There they are on the cover of Newsweek magazine, Ross and Rachel, Chandler and Monica, Joey and Phoebe. Nine years after the debut of "Friends," the NBC sitcom characters are still sparkling, attractive and young.
They embody what I think of when I hear the word "single."
But wait. Here’s a new issue of AARP magazine, with a cover story on "The 50-plus dating game."
Despite ubiquitous pictures of young "Friends," a formidable number of singles are old enough to be grandparents. According to the Census Bureau, of the 97 million Americans 45 or older, almost 40 percent — 36.2 million — are single.
I tracked down the AARP magazine after reading a front-page article in Monday’s Herald. It reported the results of a survey of single men and women ages 40 to 69. The headline? "Survey finds more American women dating younger men."
If you got past the predictable first paragraph about 40-year-old Demi Moore cozying up to 20-something actor Ashton Kutcher, you learn that nearly a third of women who date are seeing men at least a few years younger. Yet, the majority of women said they’d prefer men the same age or older.
It would hardly be news to highlight what men in the survey of 3,500 people said about age. Sixty-six percent are dating younger women, and a whopping 80 percent of men said they preferred their dating partners to be younger.
Who can blame anyone for wanting to turn back the clock?
Still, it’s chilling for a woman of a certain age to know that if she’s seeing someone her own age, there’s an 80 percent chance he’d prefer someone else — someone younger.
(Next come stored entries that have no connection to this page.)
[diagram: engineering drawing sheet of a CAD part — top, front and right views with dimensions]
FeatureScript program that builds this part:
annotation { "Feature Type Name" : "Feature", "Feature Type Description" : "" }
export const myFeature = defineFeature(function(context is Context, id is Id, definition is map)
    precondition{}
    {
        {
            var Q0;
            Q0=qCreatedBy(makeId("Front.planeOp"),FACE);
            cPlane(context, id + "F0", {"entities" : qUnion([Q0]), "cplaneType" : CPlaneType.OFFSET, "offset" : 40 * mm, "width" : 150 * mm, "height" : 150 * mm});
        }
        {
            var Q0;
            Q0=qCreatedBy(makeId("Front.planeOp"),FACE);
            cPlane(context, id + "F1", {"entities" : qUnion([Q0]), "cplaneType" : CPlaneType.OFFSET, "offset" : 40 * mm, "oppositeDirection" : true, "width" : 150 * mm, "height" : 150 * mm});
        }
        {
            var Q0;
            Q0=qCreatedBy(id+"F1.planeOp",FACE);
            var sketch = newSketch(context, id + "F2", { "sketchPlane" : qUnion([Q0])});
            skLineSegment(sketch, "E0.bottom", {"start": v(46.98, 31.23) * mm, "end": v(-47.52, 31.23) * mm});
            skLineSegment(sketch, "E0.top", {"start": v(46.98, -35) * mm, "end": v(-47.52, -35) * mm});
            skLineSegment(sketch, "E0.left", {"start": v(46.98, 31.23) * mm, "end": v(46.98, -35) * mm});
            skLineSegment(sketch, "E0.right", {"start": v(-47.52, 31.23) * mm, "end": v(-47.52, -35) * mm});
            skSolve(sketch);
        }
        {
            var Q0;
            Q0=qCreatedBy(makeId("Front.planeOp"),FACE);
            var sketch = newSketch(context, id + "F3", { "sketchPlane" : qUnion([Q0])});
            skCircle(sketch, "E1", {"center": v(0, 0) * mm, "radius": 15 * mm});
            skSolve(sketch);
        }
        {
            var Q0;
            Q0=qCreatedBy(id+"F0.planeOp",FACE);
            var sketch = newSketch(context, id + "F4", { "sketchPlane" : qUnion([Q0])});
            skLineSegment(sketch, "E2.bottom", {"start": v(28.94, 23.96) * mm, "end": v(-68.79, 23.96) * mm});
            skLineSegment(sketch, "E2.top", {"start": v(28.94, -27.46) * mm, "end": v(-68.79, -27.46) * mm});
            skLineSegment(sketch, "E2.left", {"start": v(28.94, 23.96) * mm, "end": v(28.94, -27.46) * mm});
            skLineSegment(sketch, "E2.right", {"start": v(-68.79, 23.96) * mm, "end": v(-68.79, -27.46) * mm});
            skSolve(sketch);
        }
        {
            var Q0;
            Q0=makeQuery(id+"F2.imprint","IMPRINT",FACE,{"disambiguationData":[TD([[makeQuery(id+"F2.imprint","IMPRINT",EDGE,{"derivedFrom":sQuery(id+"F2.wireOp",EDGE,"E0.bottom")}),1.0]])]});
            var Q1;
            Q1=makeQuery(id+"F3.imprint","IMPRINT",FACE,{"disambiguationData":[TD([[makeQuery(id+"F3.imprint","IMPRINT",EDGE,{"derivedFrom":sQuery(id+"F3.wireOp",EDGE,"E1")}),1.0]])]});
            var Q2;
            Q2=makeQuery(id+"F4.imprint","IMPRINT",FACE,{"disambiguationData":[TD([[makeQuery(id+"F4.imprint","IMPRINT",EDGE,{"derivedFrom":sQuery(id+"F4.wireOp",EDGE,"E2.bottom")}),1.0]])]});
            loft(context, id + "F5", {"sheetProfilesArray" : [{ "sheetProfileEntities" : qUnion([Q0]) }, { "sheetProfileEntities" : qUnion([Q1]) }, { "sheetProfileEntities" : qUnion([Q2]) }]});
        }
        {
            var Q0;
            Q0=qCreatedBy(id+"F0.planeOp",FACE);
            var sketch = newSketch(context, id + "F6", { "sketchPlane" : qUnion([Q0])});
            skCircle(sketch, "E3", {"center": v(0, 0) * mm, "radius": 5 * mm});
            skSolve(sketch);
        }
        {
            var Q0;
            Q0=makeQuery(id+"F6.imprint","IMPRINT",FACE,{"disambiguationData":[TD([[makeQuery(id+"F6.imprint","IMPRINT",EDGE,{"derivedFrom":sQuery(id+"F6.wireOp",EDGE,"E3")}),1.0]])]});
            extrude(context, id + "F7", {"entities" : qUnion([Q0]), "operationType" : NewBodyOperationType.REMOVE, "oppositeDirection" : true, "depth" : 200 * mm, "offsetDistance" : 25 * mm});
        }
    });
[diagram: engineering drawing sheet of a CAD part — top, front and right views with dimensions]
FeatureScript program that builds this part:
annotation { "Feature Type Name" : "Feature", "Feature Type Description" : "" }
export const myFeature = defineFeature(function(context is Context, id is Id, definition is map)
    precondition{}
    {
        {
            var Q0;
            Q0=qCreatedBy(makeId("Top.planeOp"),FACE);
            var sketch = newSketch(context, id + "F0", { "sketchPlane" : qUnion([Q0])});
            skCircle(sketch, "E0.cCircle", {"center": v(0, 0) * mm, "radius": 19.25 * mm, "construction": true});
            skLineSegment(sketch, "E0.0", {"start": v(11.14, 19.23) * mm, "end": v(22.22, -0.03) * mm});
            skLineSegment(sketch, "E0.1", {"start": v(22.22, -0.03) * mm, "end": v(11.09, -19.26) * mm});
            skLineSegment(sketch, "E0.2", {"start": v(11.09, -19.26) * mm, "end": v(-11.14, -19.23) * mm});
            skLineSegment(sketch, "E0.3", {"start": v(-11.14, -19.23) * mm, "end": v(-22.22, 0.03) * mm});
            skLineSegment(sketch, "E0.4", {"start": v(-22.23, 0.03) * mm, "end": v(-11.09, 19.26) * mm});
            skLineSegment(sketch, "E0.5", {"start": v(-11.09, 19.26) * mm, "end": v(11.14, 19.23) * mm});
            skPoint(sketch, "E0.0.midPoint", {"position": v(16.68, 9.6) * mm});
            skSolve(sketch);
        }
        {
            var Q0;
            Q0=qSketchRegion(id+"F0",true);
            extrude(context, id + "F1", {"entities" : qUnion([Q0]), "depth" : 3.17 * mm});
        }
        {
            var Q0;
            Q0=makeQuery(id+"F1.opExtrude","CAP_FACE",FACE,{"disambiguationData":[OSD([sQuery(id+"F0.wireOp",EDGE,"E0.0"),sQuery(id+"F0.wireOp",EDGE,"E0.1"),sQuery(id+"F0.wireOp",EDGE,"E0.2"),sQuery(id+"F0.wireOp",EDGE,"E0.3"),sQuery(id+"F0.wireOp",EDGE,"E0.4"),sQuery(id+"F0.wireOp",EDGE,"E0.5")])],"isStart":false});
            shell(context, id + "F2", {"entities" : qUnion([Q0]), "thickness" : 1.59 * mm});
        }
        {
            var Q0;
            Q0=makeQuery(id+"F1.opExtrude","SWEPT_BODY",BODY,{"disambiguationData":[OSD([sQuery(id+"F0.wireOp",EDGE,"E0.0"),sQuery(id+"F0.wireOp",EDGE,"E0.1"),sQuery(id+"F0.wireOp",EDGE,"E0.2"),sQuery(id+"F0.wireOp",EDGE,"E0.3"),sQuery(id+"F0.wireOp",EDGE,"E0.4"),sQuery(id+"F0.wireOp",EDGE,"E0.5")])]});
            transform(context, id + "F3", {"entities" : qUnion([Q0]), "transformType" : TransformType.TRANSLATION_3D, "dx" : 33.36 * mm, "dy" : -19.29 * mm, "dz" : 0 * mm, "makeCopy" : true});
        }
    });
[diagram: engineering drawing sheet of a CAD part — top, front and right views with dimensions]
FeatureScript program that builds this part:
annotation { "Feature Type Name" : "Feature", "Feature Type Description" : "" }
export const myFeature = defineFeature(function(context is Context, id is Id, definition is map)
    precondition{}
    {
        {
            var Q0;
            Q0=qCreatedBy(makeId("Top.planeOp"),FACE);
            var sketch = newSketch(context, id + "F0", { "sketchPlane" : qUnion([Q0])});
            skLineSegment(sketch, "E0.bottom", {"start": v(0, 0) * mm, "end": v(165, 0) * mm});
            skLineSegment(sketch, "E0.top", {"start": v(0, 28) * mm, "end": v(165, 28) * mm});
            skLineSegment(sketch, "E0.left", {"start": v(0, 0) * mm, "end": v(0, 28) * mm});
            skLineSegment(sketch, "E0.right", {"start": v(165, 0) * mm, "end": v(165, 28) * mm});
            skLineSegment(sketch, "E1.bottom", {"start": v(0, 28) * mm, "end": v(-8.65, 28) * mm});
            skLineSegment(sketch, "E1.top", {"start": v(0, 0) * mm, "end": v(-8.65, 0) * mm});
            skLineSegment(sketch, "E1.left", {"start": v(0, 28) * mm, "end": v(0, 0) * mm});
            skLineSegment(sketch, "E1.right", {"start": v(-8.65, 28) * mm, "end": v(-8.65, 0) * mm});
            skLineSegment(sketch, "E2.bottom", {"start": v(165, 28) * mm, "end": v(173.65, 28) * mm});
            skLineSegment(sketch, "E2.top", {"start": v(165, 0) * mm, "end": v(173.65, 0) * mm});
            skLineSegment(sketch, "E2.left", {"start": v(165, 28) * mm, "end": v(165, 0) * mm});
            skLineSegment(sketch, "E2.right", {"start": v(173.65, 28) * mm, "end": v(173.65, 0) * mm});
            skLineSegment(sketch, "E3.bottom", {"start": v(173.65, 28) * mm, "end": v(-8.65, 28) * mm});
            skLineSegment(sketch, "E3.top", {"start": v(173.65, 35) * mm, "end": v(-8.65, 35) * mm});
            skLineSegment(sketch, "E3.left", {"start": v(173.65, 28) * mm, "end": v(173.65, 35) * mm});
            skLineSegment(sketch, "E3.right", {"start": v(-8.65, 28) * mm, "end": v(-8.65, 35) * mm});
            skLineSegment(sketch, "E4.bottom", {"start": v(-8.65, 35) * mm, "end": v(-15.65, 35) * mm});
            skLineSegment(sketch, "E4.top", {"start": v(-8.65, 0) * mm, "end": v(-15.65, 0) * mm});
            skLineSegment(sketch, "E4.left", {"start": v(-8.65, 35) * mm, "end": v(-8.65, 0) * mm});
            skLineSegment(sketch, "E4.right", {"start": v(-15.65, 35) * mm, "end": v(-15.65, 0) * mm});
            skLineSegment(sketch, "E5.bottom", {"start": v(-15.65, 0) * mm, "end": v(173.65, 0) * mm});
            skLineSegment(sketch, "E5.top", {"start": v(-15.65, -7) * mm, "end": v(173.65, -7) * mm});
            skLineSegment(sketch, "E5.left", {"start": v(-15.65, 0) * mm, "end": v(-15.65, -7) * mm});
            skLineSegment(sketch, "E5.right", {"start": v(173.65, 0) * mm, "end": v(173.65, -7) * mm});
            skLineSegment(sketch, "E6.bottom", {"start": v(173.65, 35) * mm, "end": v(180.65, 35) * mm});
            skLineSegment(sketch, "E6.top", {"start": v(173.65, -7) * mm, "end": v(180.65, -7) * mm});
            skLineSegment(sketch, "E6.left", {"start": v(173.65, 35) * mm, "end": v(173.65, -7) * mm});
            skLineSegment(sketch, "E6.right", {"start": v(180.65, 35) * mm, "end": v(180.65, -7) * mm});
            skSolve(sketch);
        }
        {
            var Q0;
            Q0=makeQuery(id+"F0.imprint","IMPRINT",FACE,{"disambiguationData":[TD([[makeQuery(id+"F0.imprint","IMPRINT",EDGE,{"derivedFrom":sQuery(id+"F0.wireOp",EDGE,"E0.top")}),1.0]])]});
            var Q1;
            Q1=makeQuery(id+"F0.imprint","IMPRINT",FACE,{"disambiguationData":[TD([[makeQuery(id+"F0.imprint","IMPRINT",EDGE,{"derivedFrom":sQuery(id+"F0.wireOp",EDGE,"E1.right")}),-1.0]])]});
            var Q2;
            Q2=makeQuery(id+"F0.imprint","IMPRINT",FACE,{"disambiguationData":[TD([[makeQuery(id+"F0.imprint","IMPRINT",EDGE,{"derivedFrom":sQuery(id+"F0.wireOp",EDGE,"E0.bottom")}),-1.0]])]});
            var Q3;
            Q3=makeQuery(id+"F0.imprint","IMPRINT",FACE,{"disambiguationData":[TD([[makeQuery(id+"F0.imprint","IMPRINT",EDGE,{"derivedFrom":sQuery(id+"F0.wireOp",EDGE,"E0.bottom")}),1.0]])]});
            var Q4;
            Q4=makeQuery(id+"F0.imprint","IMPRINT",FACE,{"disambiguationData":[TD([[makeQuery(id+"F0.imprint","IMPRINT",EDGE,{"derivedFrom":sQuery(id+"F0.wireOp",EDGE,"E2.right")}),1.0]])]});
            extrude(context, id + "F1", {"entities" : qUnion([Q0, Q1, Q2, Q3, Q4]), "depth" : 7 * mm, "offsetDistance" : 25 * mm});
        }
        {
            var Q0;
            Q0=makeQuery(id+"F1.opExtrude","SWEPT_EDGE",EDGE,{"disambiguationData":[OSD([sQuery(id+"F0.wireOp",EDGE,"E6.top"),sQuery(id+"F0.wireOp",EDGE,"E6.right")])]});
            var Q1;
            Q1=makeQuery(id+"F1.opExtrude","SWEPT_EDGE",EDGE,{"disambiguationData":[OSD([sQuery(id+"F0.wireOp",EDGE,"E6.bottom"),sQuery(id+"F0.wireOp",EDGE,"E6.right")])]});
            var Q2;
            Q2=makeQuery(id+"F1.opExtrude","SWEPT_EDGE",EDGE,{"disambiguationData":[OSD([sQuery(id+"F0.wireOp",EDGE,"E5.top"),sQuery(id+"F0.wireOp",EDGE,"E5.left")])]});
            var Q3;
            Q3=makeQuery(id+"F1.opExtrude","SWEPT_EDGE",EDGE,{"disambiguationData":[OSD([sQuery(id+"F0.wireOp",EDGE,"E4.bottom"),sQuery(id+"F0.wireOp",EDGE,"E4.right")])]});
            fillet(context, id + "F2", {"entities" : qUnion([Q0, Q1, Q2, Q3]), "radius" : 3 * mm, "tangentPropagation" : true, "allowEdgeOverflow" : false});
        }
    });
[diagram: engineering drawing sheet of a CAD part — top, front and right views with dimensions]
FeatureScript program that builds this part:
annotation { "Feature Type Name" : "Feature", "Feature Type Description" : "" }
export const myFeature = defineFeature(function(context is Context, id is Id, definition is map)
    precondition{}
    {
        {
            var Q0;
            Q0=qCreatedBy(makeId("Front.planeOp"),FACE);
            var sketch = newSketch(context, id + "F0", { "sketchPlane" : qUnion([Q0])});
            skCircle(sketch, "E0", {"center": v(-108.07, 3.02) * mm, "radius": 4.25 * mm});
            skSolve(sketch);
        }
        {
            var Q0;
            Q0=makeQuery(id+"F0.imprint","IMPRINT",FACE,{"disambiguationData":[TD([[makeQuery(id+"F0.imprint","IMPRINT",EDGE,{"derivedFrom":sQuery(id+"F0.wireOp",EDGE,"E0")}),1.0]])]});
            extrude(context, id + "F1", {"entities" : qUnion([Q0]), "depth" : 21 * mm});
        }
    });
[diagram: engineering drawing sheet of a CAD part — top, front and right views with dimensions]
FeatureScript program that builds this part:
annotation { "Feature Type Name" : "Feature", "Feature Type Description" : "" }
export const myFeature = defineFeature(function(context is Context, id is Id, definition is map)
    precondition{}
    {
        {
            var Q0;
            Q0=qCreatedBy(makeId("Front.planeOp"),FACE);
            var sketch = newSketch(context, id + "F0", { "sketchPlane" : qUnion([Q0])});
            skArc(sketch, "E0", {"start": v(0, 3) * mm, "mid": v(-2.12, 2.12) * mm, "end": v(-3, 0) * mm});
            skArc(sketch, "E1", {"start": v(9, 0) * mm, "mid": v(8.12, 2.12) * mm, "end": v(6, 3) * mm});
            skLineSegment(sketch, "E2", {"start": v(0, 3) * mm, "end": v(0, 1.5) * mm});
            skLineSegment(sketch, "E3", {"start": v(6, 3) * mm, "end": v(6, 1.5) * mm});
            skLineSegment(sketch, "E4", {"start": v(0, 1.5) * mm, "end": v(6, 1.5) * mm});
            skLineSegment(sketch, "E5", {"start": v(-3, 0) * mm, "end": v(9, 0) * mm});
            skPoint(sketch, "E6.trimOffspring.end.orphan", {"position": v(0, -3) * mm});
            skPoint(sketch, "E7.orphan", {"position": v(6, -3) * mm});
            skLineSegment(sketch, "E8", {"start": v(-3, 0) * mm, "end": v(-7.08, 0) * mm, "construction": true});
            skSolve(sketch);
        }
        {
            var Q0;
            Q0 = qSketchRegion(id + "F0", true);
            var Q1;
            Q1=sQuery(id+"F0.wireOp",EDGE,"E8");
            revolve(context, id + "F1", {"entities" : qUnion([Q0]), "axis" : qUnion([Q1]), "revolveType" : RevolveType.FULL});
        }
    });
Jeez, is that true? Kind of makes a person want to whine like a 6-year-old, "That’s not fai-rrr." And hey, I’ve been to my 30th high school reunion. I honestly thought most of the women had aged better than most of the men.
Here’s one more sorry personal detail, then I’ll let others do the talking. You know what just arrived in my mail? A pitch for membership in AARP, the "nonprofit, nonpartisan organization that welcomes everyone 50 and over." I should send it back with a nasty note; my birthday isn’t for three weeks.
Sandy Heinz, 48, has found friends, but no Mr. Right, through Mukilteo Singles, a social group for unmarried people 40 and older. The group meets for breakfast at 10 a.m. each Saturday at the 112th Street Diner on Evergreen Way in Everett, and on Tuesdays for dinner at area restaurants.
Divorced in 2000, the Everett woman has tried meeting people on the Internet, through the Parents Without Partners organization and with Events &Adventures, a singles club requiring paid membership.
"I have dated a little, but not very much," said Heinz, whose ex-husband married a woman in her 30s. Her three grown daughters, she said, "would like me to find somebody."
"One time my middle daughter joked that I need a rich man. I just want somebody who is stable and has a job," Heinz said.
Although she’s seen love blossom for others through Mukilteo Singles, "overall, we’re just a friendly group. We talk about anything and everything."
Janet Arthur of Mountlake Terrace said friendship and the chance to get out keeps her involved in the Singletonians, which plans trips, theater outings, card games and other activities for singles 50 and older.
"It’s not a matchmaking service," Arthur said.
When we talked Friday, she was going with the group that night to see the Driftwood Players production of "Cat on a Hot Tin Roof" in Edmonds.
Now in her 60s, Arthur didn’t go out at all from the time she was divorced at 24 until her children were raised in her 40s. She joined the Singletonians in the 1980s. She later met and eventually married a widowed man. He died this year.
"I was not looking for someone, he found me. I was having a get-acquainted coffee for the Singletonians," she said. "We were together 18 years. We had a lot of good times."
Retired from Boeing and still involved with the social group, Arthur also attends daily Mass at St. Piux X Church in Mountlake Terrace.
"I think the worst thing in the whole world is not getting out and doing things," she said.
Heinz is grateful for the friendship she has found through Mukilteo Singles. She’s not holding her breath for romance.
Something tells me her experience is far more typical of single life than any "Friends" episode.
"If it happens, it happens, but I don’t know if it ever will," she said. "I do kind of feel like I’ll spend the rest of my life by myself."